It definitely helps to have it, fog, or no. As it works in most other situations where optical visibility ranges from limited to none. And unlike say AIS, it tells you what is actually out there & what isn't, including it's real world position, not where your plotter says it "supposedly" is. For example you can have buoys which either don't have AIS, or their AIS is DOA, & they've drifted out of place relative to their charted position. Radar will tell you this. Other electronic nav aids won't.
Radar can also be used to warn you when you're getting too close to something, or something's getting too close to you, by virtue of it's guard settings. So often it's an extra watch stander, one who rarely, if ever, takes a break. This is true even at
anchor, should you choose to use it then.
Or consider coming into waters with more restricted manueverability, or an anchorage after dark. Odds are Radar will give you the best real world pic of what's where. Well, other than perhaps a FLIR system costing as much as a new SUV. And the FLIR's range would be much more limited.

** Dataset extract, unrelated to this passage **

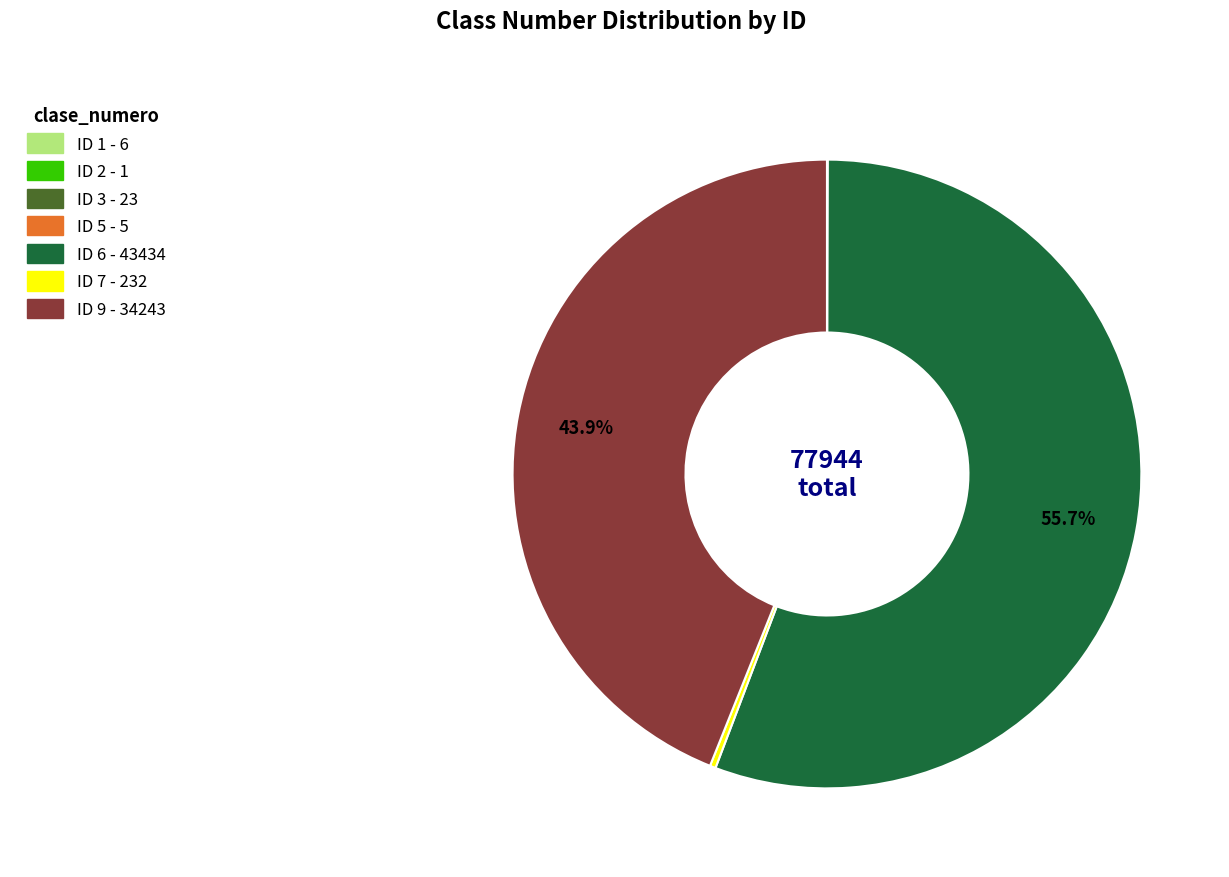

Is there any slice that represents more than half of the pie?

Yes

There have even been plenty of times when radar allowed me to easily thread my way through fields of crab pot floats after dark, & or, in thick fog. Not that I'd advise doing so in close quarters, but if you must, radar surely helps with it when not much else may.
And bottom line, any wise navigator wants as many ways to confirm his position, & those of other ships & nav aids, as he can get. Doubly, or trebly so after dark, or out past distances which are optically viewable.